С другой стороны, из документов моих она знает, что я не лапотный солдат, а после курсов и вовсе офицером буду. Надо постараться окончить эти курсы: надоело жить среди солдат малограмотных и нюхать в казарме чужие портянки. Война чёрт знает сколько ещё будет длиться, а я уже два года не держал женщину в своих объятиях: в бордель сам не хочу идти, а с солдатом приличные женщины стесняются гулять, да и времени и денег у солдата нет, чтобы развлечь девушку.

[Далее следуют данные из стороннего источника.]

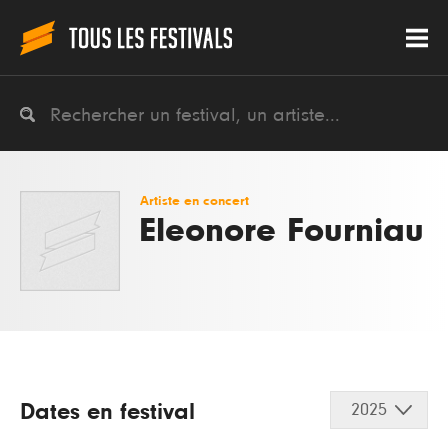
Artiste en concert
Eleonore Fourniau
Dates en festival
2025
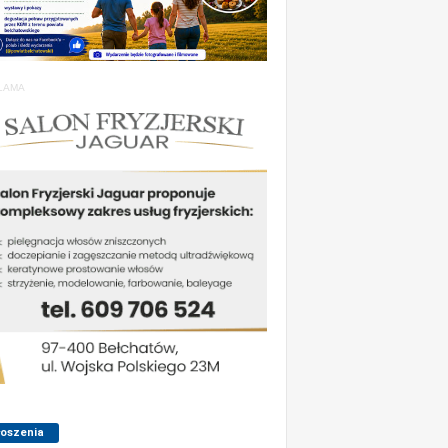
LAMA
łoszenia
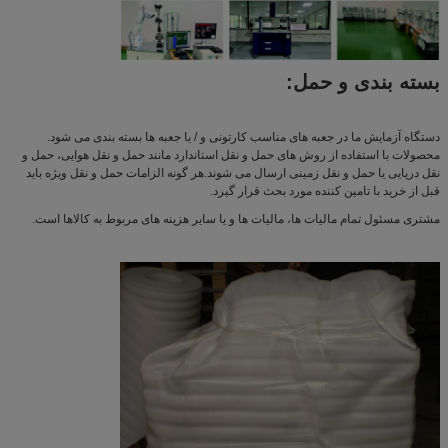
بسته بندی و حمل:
دستگاه آزمایش ما در جعبه های مناسب کارتونی و / یا جعبه ها بسته بندی می شود.
محصولات با استفاده از روش های حمل و نقل استاندارد مانند حمل و نقل هوایی، حمل و
نقل دریایی یا حمل و نقل زمینی ارسال می شوند.هر گونه الزامات حمل و نقل ویژه باید
قبل از خرید با تامین کننده مورد بحث قرار گیرد.
مشتری مسئول تمام مالیات ها، مالیات ها و یا سایر هزینه های مربوط به کالاها است.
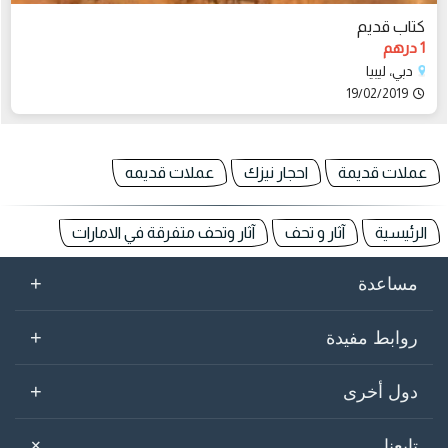
كتاب قديم
1 درهم
دبي، ليبيا
19/02/2019
عملات قديمة
احجار نيزك
عملات قديمه
الرئيسية
آثار و تحف
آثار وتحف متفرقة في الامارات
+
مساعدة
+
روابط مفيدة
+
دول أخرى
+
تابعنا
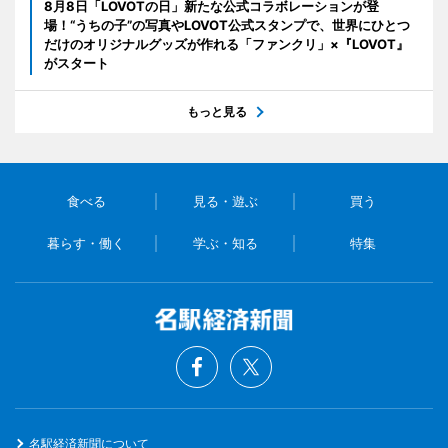
8月8日「LOVOTの日」新たな公式コラボレーションが登
場！“うちの子”の写真やLOVOT公式スタンプで、世界にひとつ
だけのオリジナルグッズが作れる「ファンクリ」×『LOVOT』
がスタート
もっと見る
食べる
見る・遊ぶ
買う
暮らす・働く
学ぶ・知る
特集
名駅経済新聞について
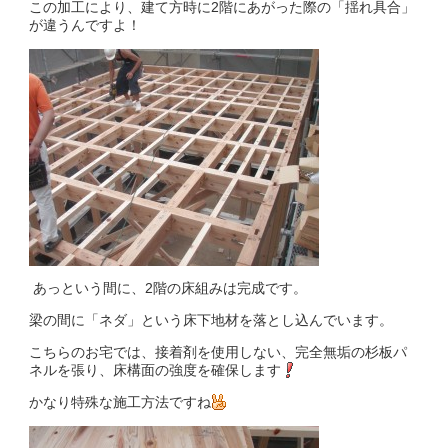
この加工により、建て方時に2階にあがった際の「揺れ具合」
が違うんですよ！
あっという間に、2階の床組みは完成です。
梁の間に「ネダ」という床下地材を落とし込んでいます。
こちらのお宅では、接着剤を使用しない、完全無垢の杉板パ
ネルを張り、床構面の強度を確保します
かなり特殊な施工方法ですね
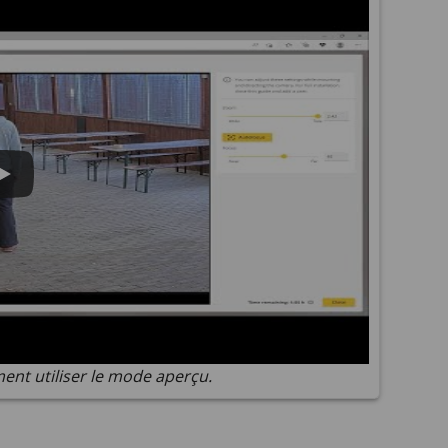
nt utiliser le mode aperçu.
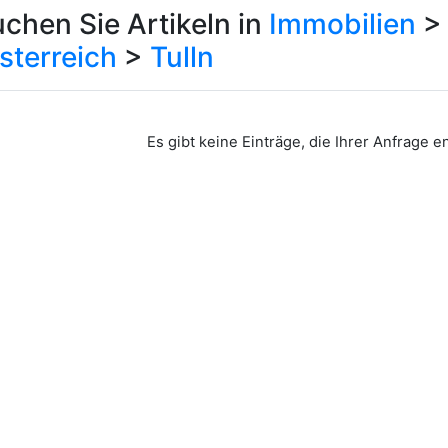
chen Sie Artikeln in
Immobilien
sterreich
>
Tulln
Es gibt keine Einträge, die Ihrer Anfrage 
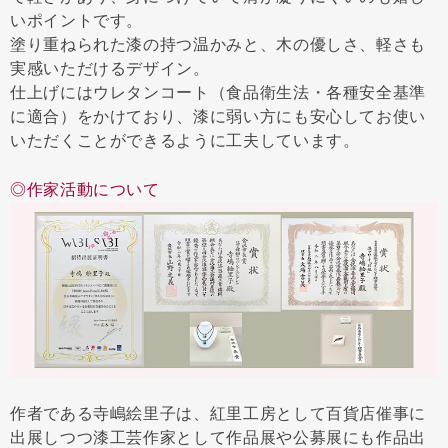
いポイントです。
塗り重ねられた漆の持つ温かみと、木の優しさ、軽さも
実感いただけるデザイン。
仕上げにはウレタンコート（食品衛生法・各種安全基準
に適合）をかけており、漆に弱い方にも安心してお使い
いただくことができるように工夫しています。
◎作家活動について
作者である寺嶋絵里子は、紅里工房として百貨店催事に
出展しつつ漆工芸作家として作品展や公募展にも作品出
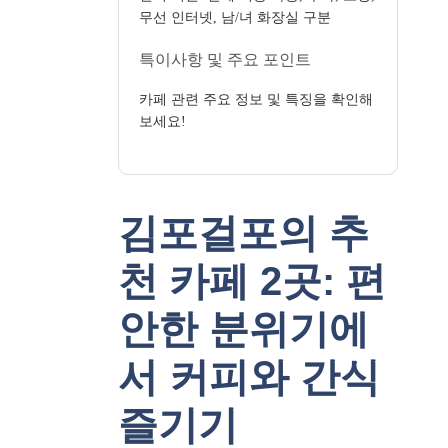
무선 인터넷, 남/녀 화장실 구분
특이사항 및 주요 포인트
카페 관련 주요 정보 및 특징을 확인해
보세요!
김포걸포의 추
천 카페 2곳: 편
안한 분위기에
서 커피와 간식
즐기기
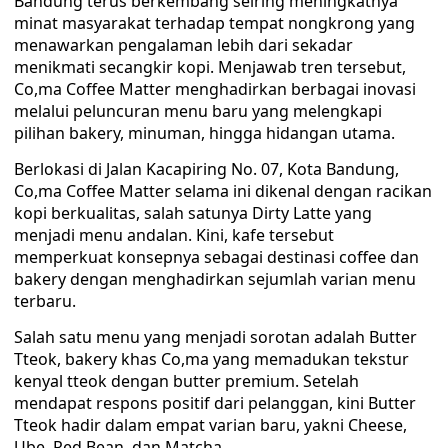
Bandung terus berkembang seiring meningkatnya
minat masyarakat terhadap tempat nongkrong yang
menawarkan pengalaman lebih dari sekadar
menikmati secangkir kopi. Menjawab tren tersebut,
Co,ma Coffee Matter menghadirkan berbagai inovasi
melalui peluncuran menu baru yang melengkapi
pilihan bakery, minuman, hingga hidangan utama.
Berlokasi di Jalan Kacapiring No. 07, Kota Bandung,
Co,ma Coffee Matter selama ini dikenal dengan racikan
kopi berkualitas, salah satunya Dirty Latte yang
menjadi menu andalan. Kini, kafe tersebut
memperkuat konsepnya sebagai destinasi coffee dan
bakery dengan menghadirkan sejumlah varian menu
terbaru.
Salah satu menu yang menjadi sorotan adalah Butter
Tteok, bakery khas Co,ma yang memadukan tekstur
kenyal tteok dengan butter premium. Setelah
mendapat respons positif dari pelanggan, kini Butter
Tteok hadir dalam empat varian baru, yakni Cheese,
Ube, Red Bean, dan Matcha.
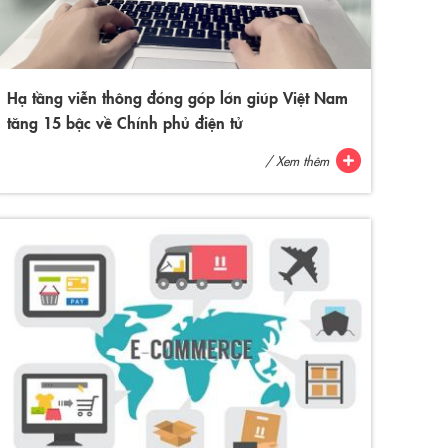
Hạ tầng viễn thông đóng góp lớn giúp Việt Nam
tăng 15 bậc về Chính phủ điện tử
/ Xem thêm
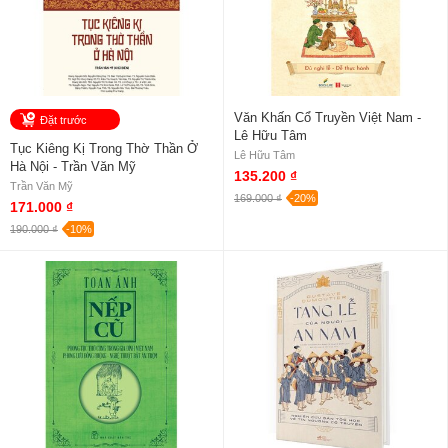
Văn Khấn Cổ Truyền Việt Nam -
Đặt trước
Lê Hữu Tâm
Tục Kiêng Kị Trong Thờ Thần Ở
Lê Hữu Tâm
Hà Nội - Trần Văn Mỹ
135.200 ₫
Trần Văn Mỹ
169.000 ₫
-20%
171.000 ₫
190.000 ₫
-10%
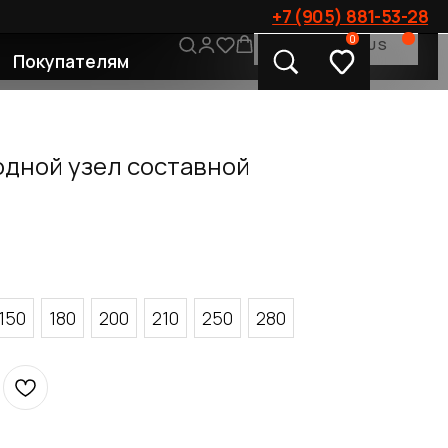
+7 (905) 881-53-28
0
CONTACT US
лям
дной узел составной
150
180
200
210
250
280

Размышляя о превратностях солдатской службы, Иван Петрович разыскал начстроя – пожилого майора интендантской службы, который определил вновь прибывшего во второй взвод второй учебной роты, занятия в которой начались три дня назад.

– Что же вы задержались с прибытием, – укорил майор Ивана Петровича, обращаясь к нему на «вы», как с будущим офицером. Начинаете обучение с нарушения дисциплины – непорядок, батенька, хотя вы и Георгиевский кавалер.

– Нет моей вины, Ваше благородие – эшелон задержался, а ехать пассажирским поездом нижним чинам не положено.

– Располагайтесь в казарме в своём взводе и командир взвода, поручик Бельский, введёт вас в курс занятий, – закончил майор свои наставления.

Поручик Бельский, оказавшийся в казарме, принял доклад Ивана Петровича о зачислении во вверенный поручику взвод и предложил унтер– офицеру коротко рассказать послужной список. Услышав, что Иван Петрович потомственный дворянин с высшим образованием, он искренне удивился его солдатской службе:

– Я тоже дворянин, окончил Кадетский корпус и направлен сюда преподавать уставы, хотя и просился на фронт. В армии офицеров не хватает, сюда, в училище, принимают всяких мещан и студентов недоучившихся, а вы, дворянин, служили солдатом, когда дворянство исконно означает воинскую службу офицером, даже если нет специальной подготовки. Может проступок за вами какой-то числится, за который вы наказаны солдатской службой? Сознавайтесь, иначе я из личного дела всё узнаю, когда оно придёт почтой в училище.

– Добровольно я пошёл воевать, думал, что недолго война будет длиться, а ей конца и края не видать, потому и согласился вернуться в офицерство, согласно дворянскому сословию, – нехотя признался Иван Петрович в своём ошибочном решении уйти в солдаты от бывшей любимой, но ставшей ненавистной женщины.

Поручик принял объяснение, но предупредил:

– Основное требование в училище – это дисциплина. Научитесь дисциплине, сможете тогда и солдат приучать к порядку. Субординацию соблюдайте неукоснительно, и до производства в офицеры извольте обращаться с командирами по ранжиру.

На этом командирские наказы закончились, и Иван Петрович утром следующего дня приступил к занятиям. Он уже обучался месяц в школе прапорщиков в Пскове, из которой был отчислен за недостаточную строевую подготовку, поэтому здесь, в Омске, начал старательно маршировать на плацу со своим взводом, чтобы не повторилась псковская история.

Кроме строевой подготовки на классных занятиях изучались уставы и тактика, а также практические занятия по оружейной подготовке с изучением всех видов стрелкового оружия, применявшегося в пехотных частях, и был курс артиллерийской подготовки.